There is no doubt that without the massive bailouts, particularly in the U.S., the entire international capitalist system would have collapsed last fall. This is not to say that capitalism would have come to an end, however, it would have placed the question of capitalism or socialism squarely on the agenda. It would have shattered all of the illusions about capitalism being the highest form of economic and social organization and encouraged working people to seek alternatives. The capitalists and their government and media spokespersons were quite clear on this issue, which is why they pushed through the bailouts. However, the working class has not yet figured out that it is capable of reorganizing society in ways that serve the interests of the producers rather than the exploiters. It has not yet come to the realization that if the capitalists and their system collapse the mines, mills and factories, as well as the hospitals, schools and so on, will still remain, as will the workers who run those facilities and who produce everything of value in the society.

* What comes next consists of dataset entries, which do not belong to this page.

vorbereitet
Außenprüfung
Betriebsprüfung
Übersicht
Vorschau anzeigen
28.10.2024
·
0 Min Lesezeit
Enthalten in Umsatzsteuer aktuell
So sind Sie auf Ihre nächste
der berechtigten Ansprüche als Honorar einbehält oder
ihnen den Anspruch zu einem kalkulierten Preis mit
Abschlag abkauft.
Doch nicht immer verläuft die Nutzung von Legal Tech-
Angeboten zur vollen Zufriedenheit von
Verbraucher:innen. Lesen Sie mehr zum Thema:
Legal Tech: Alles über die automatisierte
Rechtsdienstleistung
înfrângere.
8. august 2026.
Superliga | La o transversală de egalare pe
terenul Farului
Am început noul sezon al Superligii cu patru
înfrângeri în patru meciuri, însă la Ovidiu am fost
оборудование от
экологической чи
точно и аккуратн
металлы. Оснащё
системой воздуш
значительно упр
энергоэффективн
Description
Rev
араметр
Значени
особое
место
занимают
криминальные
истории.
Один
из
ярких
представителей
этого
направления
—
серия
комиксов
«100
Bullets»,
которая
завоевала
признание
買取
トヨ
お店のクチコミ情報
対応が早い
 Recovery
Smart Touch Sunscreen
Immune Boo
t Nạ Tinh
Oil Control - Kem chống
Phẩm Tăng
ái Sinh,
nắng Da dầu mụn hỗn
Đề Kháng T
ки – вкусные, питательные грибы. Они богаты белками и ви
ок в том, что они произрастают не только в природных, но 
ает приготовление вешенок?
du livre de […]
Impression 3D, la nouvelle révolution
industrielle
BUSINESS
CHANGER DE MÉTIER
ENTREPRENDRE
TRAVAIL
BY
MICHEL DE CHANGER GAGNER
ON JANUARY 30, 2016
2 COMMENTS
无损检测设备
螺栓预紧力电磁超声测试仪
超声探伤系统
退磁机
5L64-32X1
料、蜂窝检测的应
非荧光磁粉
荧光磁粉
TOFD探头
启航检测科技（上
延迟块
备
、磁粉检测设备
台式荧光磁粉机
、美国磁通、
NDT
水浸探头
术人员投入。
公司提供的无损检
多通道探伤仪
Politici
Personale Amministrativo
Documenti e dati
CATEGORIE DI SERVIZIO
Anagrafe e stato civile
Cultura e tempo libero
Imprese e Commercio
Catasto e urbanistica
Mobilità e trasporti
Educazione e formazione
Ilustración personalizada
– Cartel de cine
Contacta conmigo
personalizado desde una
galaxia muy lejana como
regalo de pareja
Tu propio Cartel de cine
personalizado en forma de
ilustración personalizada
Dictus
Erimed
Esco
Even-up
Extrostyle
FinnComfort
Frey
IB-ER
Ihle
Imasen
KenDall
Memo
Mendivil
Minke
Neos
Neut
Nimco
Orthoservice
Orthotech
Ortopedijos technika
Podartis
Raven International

Whatever the progressive and revolutionary forces say or do, the governments of various countries will continue to bail out some capitalists, while others will be allowed to fall. This is the way that monopoly capitalism operates and it will do so until it is finally overthrown. However, the worst possible disservice that the progressive and revolutionary forces can do to the working class and people is to cover up for the monopoly capitalists, to attempt to justify in the eyes of the workers the crass money grab that is being perpetrated in the name of “saving jobs”.